Where Does Medical Knowledge Live Inside LLMs? Knowledge Maps Tell You
When an LLM answers a medical question correctly, where did that answer come from? Not which training document — which layers, which weights, which part of the network’s internal geometry?
A team from Lumos AI decided to find out. They systematically mapped where medical knowledge is stored inside five open-source LLMs — Llama 3.3-70B, Gemma 3-27B, MedGemma-27B, Qwen-32B, and GPT-OSS-120B — using four independent interpretability methods. The result: LLM knowledge maps that show, layer by layer, where different types of medical information are encoded.
The Four Lenses
The researchers didn’t rely on a single technique. They used four complementary methods to triangulate where knowledge lives:
- UMAP projections of intermediate activations — visualize how the model clusters medical concepts at each layer
- Gradient-based saliency — which weights contribute most to medical outputs
- Layer lesioning — remove a layer entirely, measure how much medical performance degrades
- Activation patching — replace one layer’s output with activations from a different prompt, see what breaks
Using multiple methods on the same models means the findings aren’t artifacts of one technique. When all four methods point to the same layers, you can trust the result.
The Findings That Matter
Medical knowledge concentrates early
In Llama 3.3-70B, most medical knowledge is processed in the first half of the model’s layers. This challenges the assumption that deeper layers handle more complex reasoning. For medical tasks at least, the heavy lifting happens earlier than you’d expect.
Age isn’t a number line
How does a model represent “the patient is 45 years old”? You might assume it’s a linear encoding — a smooth gradient from young to old. It’s not. Age is encoded non-linearly, with sharp discontinuities. The boundary between under-18 and over-18 shows up as a clear break in the representation — the model has internalized a categorical distinction that mirrors legal and clinical significance.
Disease progression is circular
This is the strangest finding. You’d expect disease progression to be represented as a sequence: early → moderate → severe. Instead, at certain layers, progression follows a circular pattern in activation space. The representation wraps around, which could reflect how diseases cycle through remission and relapse, or how the model learned from clinical narratives that don’t always follow linear trajectories.
Drugs cluster by specialty, not mechanism
In Llama 3.3-70B, drugs organize themselves by medical specialty (cardiology drugs together, oncology drugs together) rather than by pharmacological mechanism of action. This is exactly how clinicians think about medications — by the condition they treat, not by the receptor they bind — and suggests the model learned clinical practice patterns rather than pharmacology textbook structure.
Activation collapse and recovery
Gemma 3-27B and MedGemma-27B show a phenomenon where activations collapse at intermediate layers — losing discriminative structure — then recover by the final layers. This is architecturally concerning. It means there are layers in the network that contribute nothing meaningful to medical reasoning, or worse, that the model is working around its own internal bottleneck.
Why This Matters Beyond Research
The practical implication is precise: if you know which layers store which knowledge, you can target interventions.
Fine-tuning. Instead of fine-tuning the entire model, target the layers where medical knowledge concentrates. This is cheaper and less likely to damage other capabilities.
Debiasing. If you find demographic biases in specific layers (the age discontinuity is a clear example), you can apply corrections surgically rather than hoping RLHF catches everything.
Model editing. Need to update a drug interaction that changed in clinical guidelines? Layer-specific editing is more tractable than retraining.
Safety auditing. Before deploying a medical LLM, map its knowledge layers. If critical clinical knowledge is concentrated in layers that also show activation collapse or instability, that’s a red flag.
The Connection to Abliteration
This work sits in the same intellectual space as abliteration research — the idea that understanding where features live geometrically inside a network gives you power over those features. Abliteration found that refusal lives in a single direction.

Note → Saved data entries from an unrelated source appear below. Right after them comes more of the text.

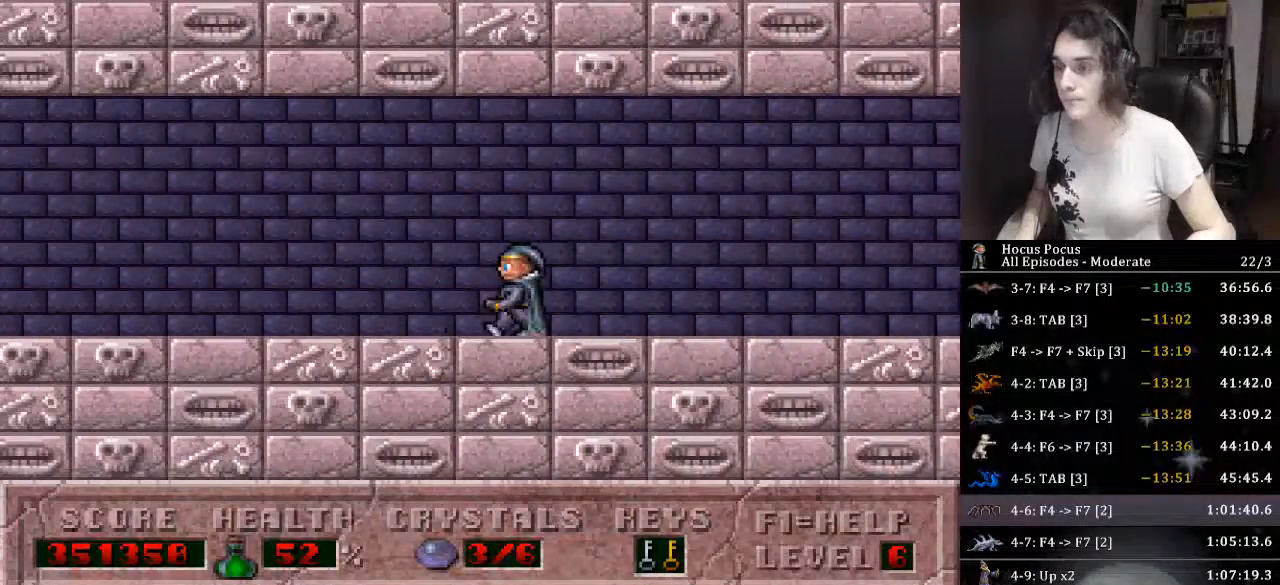
{"keys": ["left"], "events": []}
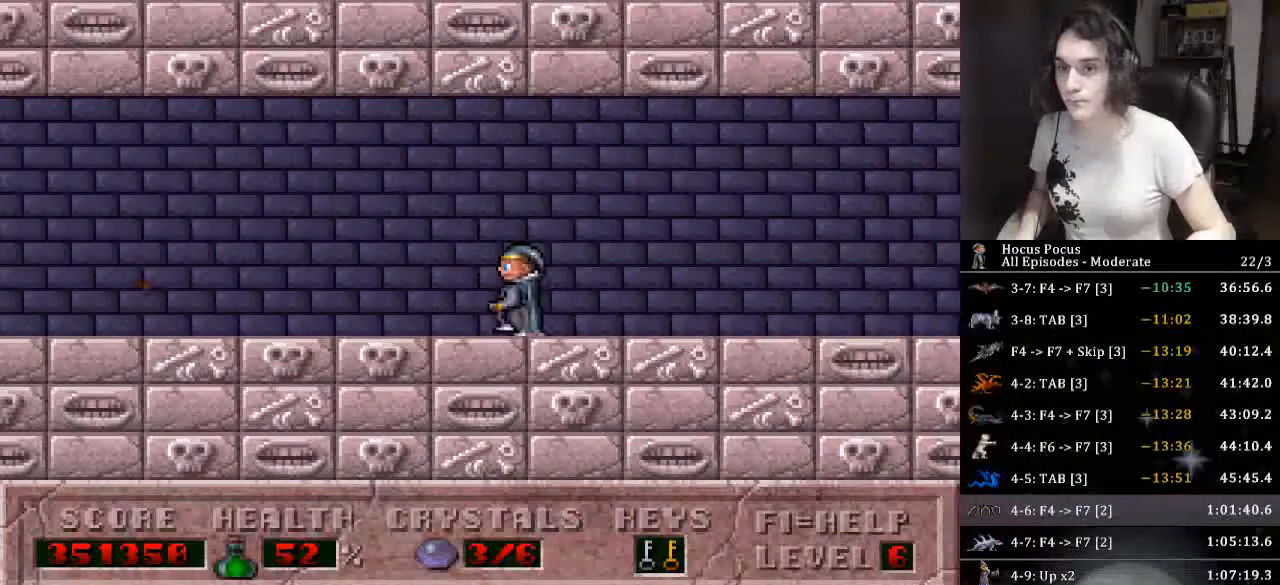
{"keys": ["ctrl_l", "left"], "events": [[433, "ctrl_l", "down"]]}
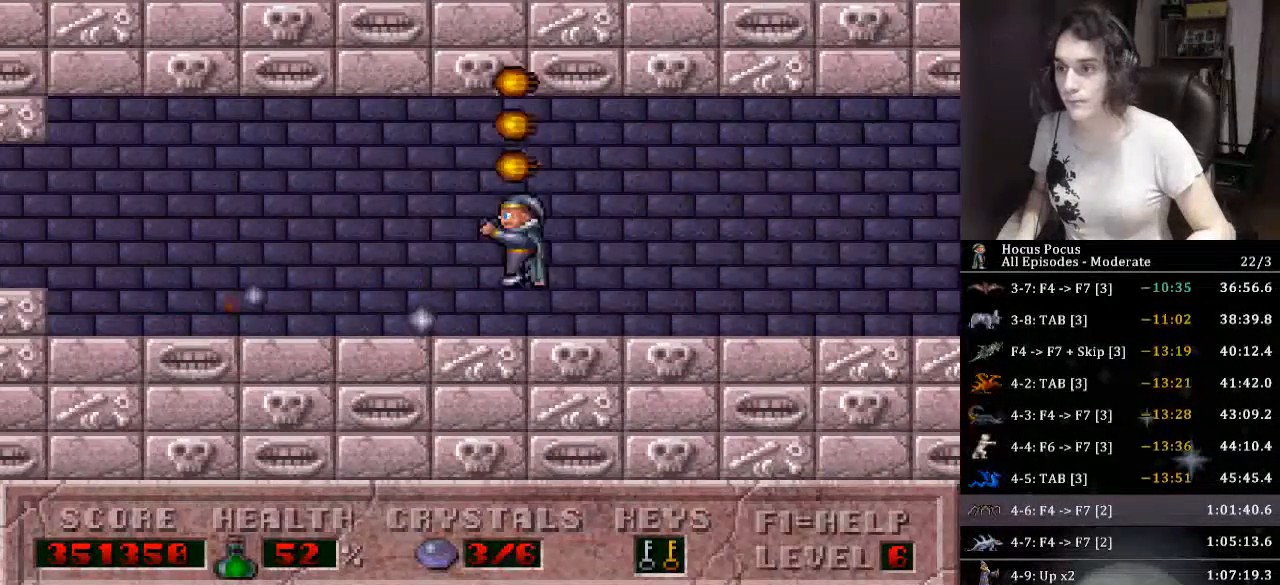
{"keys": ["left"], "events": [[366, "ctrl_l", "up"]]}
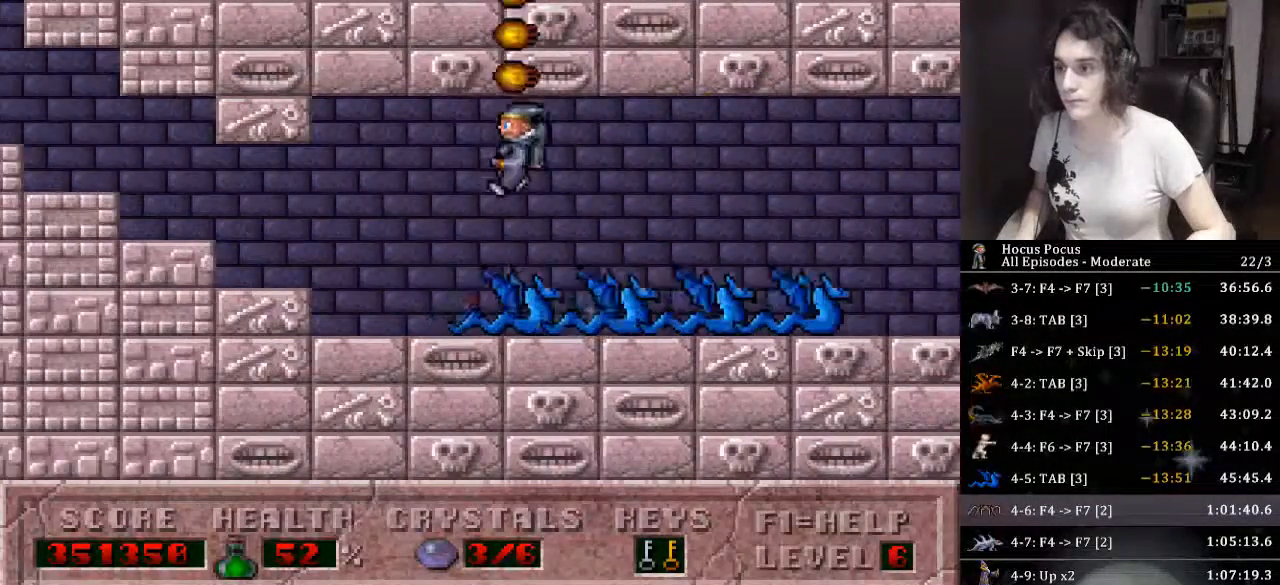
{"keys": ["left"], "events": []}
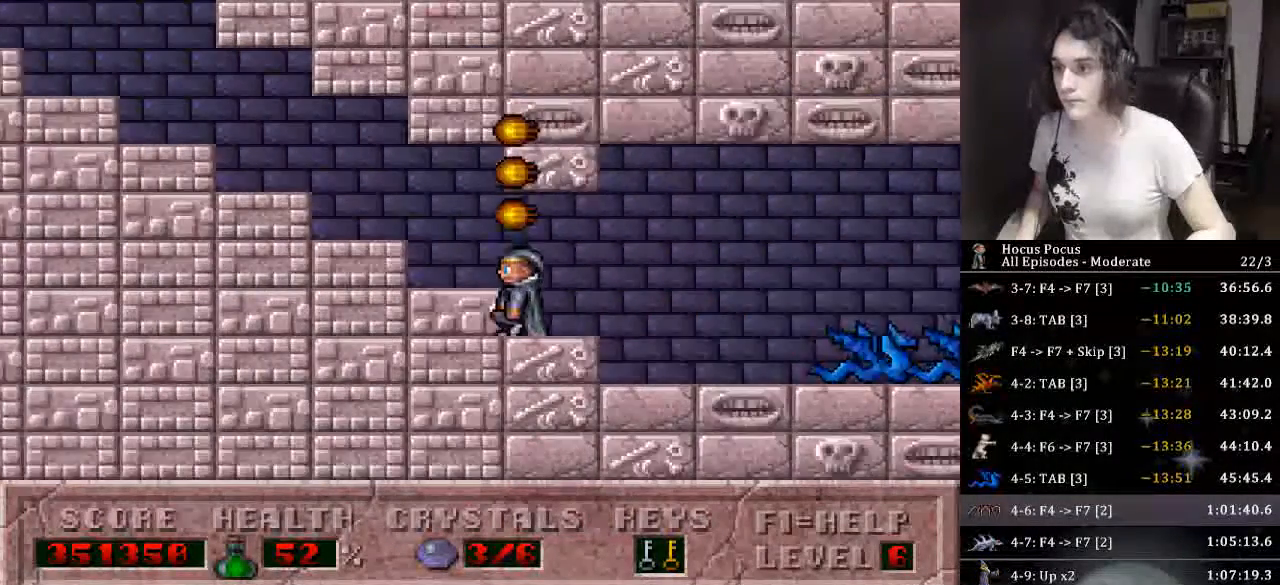
{"keys": ["left"], "events": []}
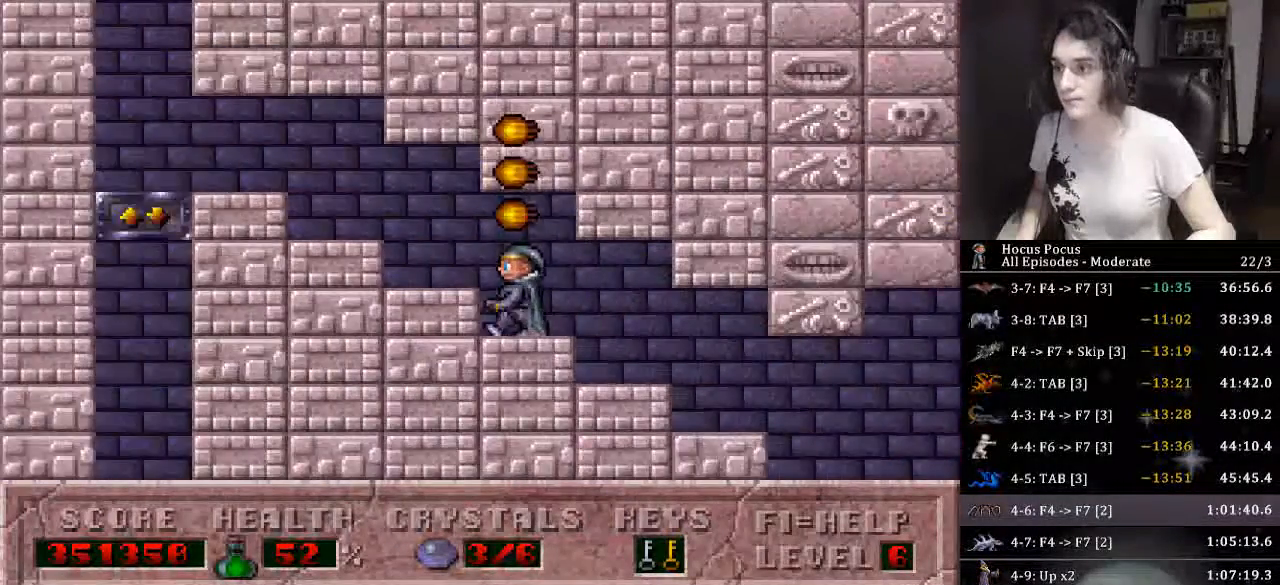
{"keys": ["down", "left"], "events": [[500, "down", "down"]]}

This paper finds that medical knowledge lives in specific layers with specific geometric properties.
The implication is the same: linear algebra on the right layers can modify model behavior with surgical precision. The question is whether we use that capability for safety (targeted debiasing, knowledge updates) or risk (removing clinical guardrails).
The Models and the Code
The five models analyzed span the current open-source medical AI landscape:
- Llama 3.3-70B — Meta’s general-purpose flagship
- Gemma 3-27B — Google’s efficient architecture
- MedGemma-27B — Google’s medical fine-tune of Gemma
- Qwen-32B — Alibaba’s competitive mid-size model
- GPT-OSS-120B — Large-scale open model
The paper and source code are available for reproducibility, and the methodology generalizes to any transformer-based LLM. If you’re deploying medical AI, mapping your model’s knowledge layers before deployment isn’t just good science — it’s due diligence.
Medical AI is moving from “does it get the right answer?” to “does it get the right answer for the right reasons, in the right part of the network?” This paper is a significant step toward that second question.